Skill: <name> (Level: <level>[, Env: <env>])
Output: <directory>

Files created:
• <list from JSON "created" field>

Next Steps:
→ Edit SKILL.md — replace TODO markers, write description with trigger phrases
→ Customize scripts/ (L0+/L1)
→ Test preflight (L0+/L1)
→ Publish with skill-publish when ready

Then provide detailed guidance:

  1. Edit SKILL.md — Replace all placeholder markers. The description field in frontmatter is critical — it determines when Claude activates the skill. Be specific and include trigger phrases.

  2. Customize scripts/ (L0+/L1) — The generated scripts are functional frameworks with placeholder markers. Add your business logic.

  3. Test preflight (L0+/L1) — Run the preflight command to verify the JSON output structure works:

    • L0+: bash scripts/helper.sh preflight
    • L1 stdlib: python3 scripts/main.py preflight
    • L1 uv: uv run scripts/main.py preflight
    • L1 venv: bash scripts/run.sh preflight (after setup)
  4. Add references/ — Put detailed reference documents here and reference them from SKILL.md with file read instructions. Keep SKILL.md lean (under 200 lines — the context window is shared with conversation history and other skills).

  5. Use assets/ for non-context files (L0+/L1) — If your skill produces documents, templates, or uses images/fonts in output, put them in assets/. Unlike references/ (which are loaded into context), assets/ files are only used by scripts and never consume context window budget.

  6. Do NOT add auxiliary docs — Do not create README.md, CHANGELOG.md, INSTALLATION_GUIDE.md, or other documentation files inside the skill directory. The skill should only contain files needed by the AI agent. READMEs belong at the repo level (handled by better-skill-publish).

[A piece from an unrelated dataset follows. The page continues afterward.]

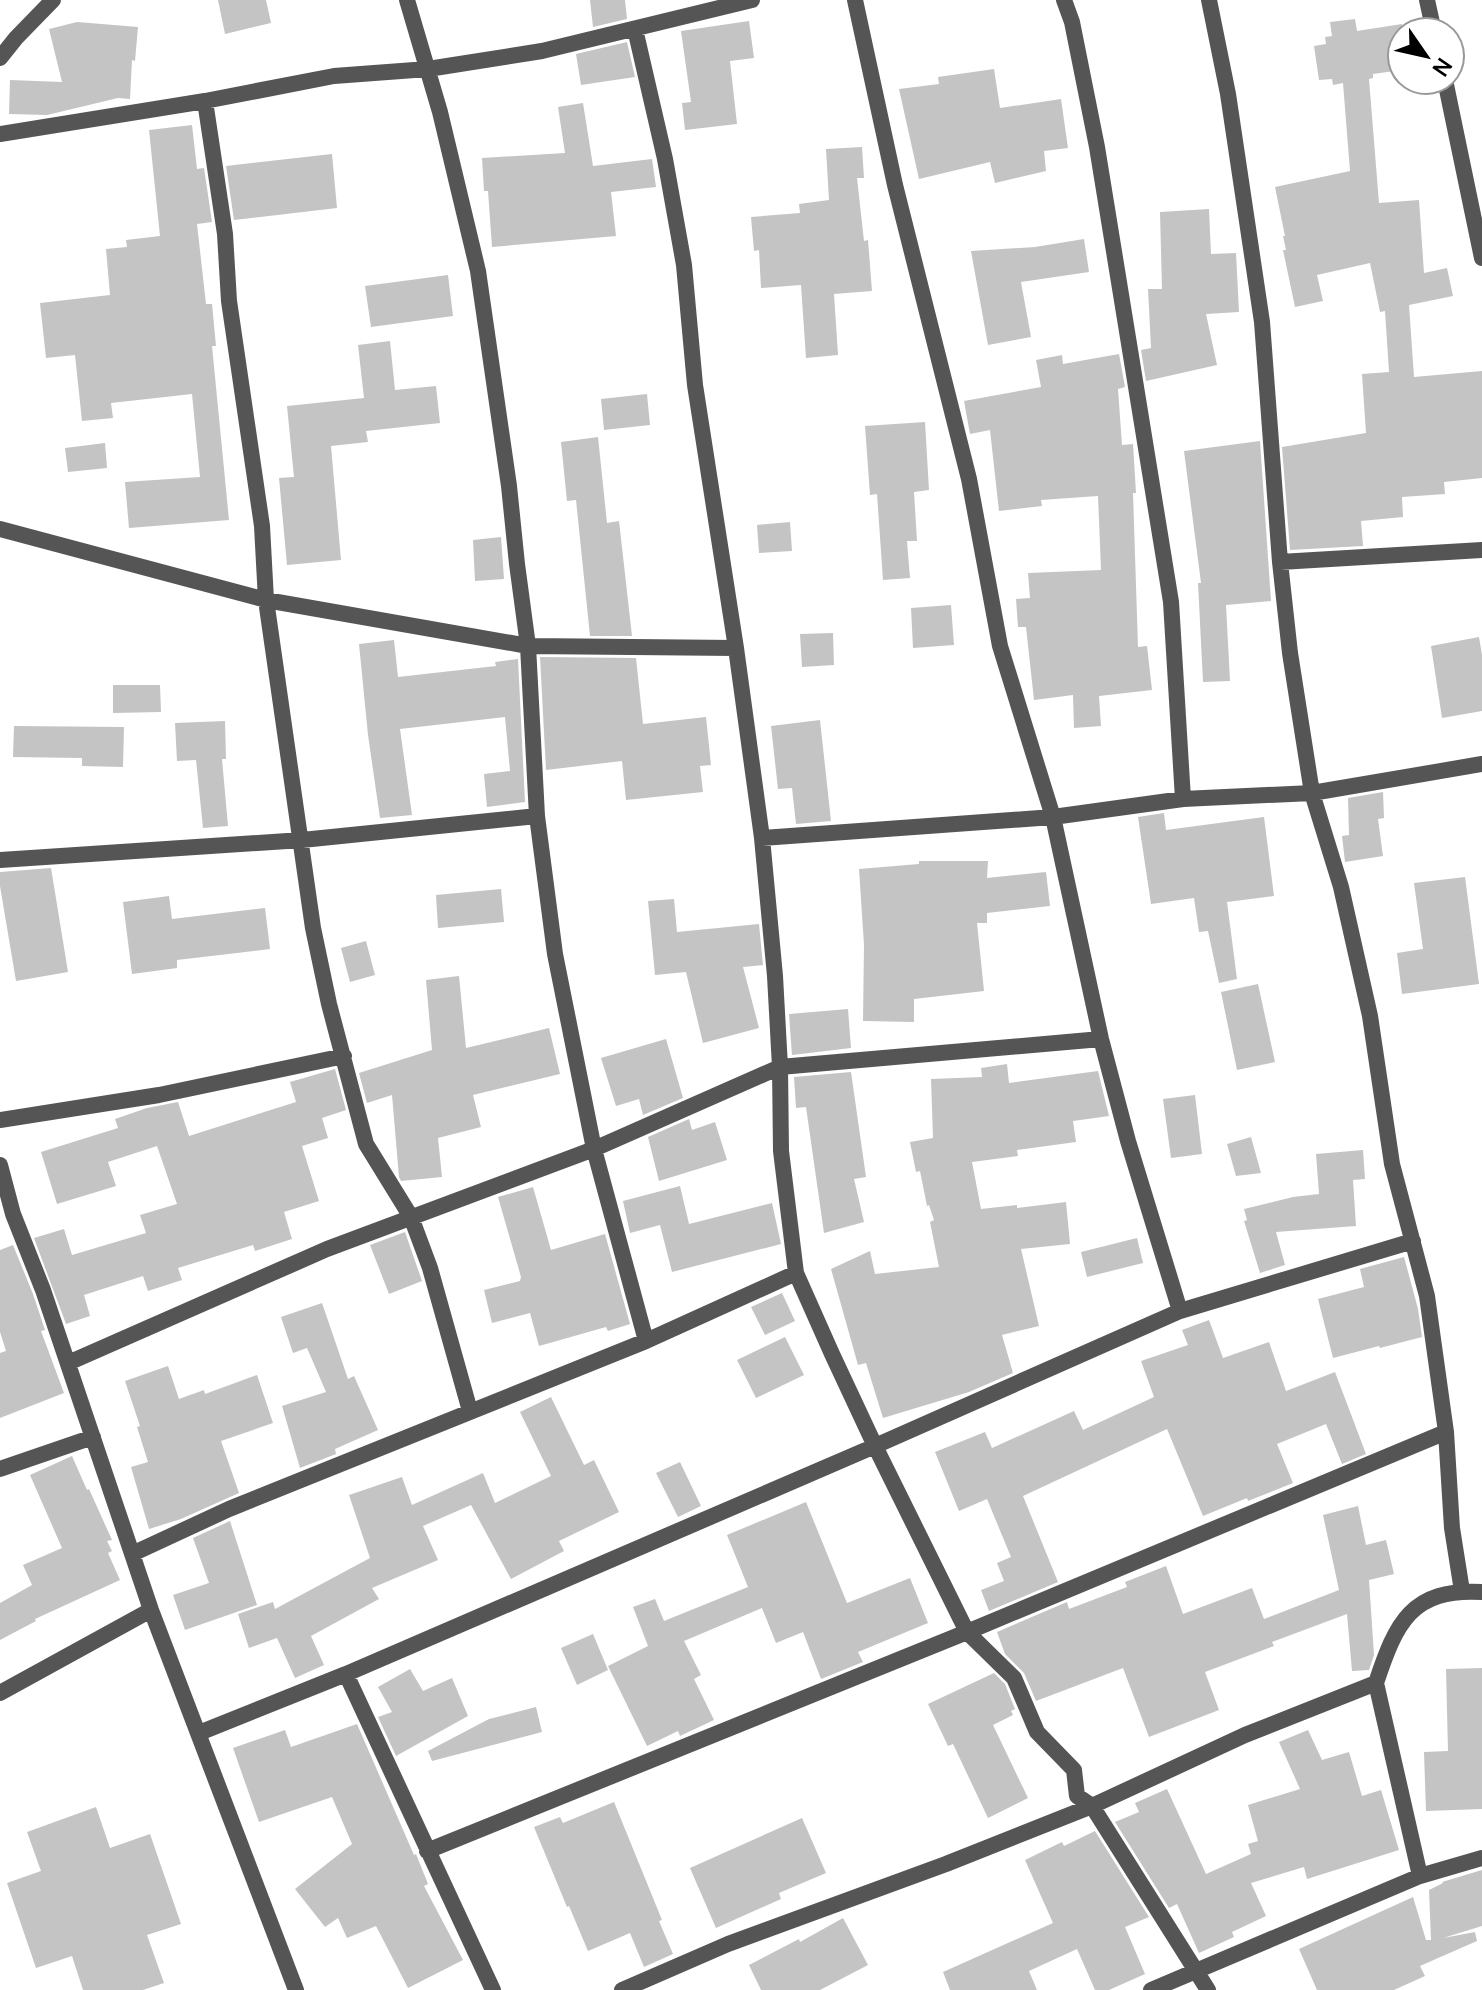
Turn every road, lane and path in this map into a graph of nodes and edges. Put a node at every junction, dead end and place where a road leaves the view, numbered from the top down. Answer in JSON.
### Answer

  7. Ready to publish? — If the better-skill-publish skill is installed, use it to wrap this into a complete GitHub repo with README, LICENSE, plugin.json, and marketplace.json. If not installed: npx skills add psylch/better-skills@better-skill-publish -g -y

Design Principles

Context Budget

The context window is a shared resource. Every line of SKILL.md competes with conversation history, other skills, and tool results. Keep SKILL.md under 200 lines. Move detailed documentation to references/.

Degrees of Freedom

Match instruction specificity to task fragility:

  • Low freedom (exact commands, strict sequence): For operations where mistakes are costly or hard to reverse — setup flows, credential configuration, destructive operations.
  • Medium freedom (guidelines + examples): For business logic where the approach is clear but details vary — API interactions, data processing.
  • High freedom (goals + constraints): For creative or analytical tasks where Claude should adapt — research, analysis, content generation.

References

For skill design conventions — output formats, error handling, environment strategies, preflight conventions — read references/best_practices.md.

For common quality issues and how to avoid them, read references/improvement_patterns.md.

For what automated validation checks will be run (by better-skill-review), read references/validation_rules.md.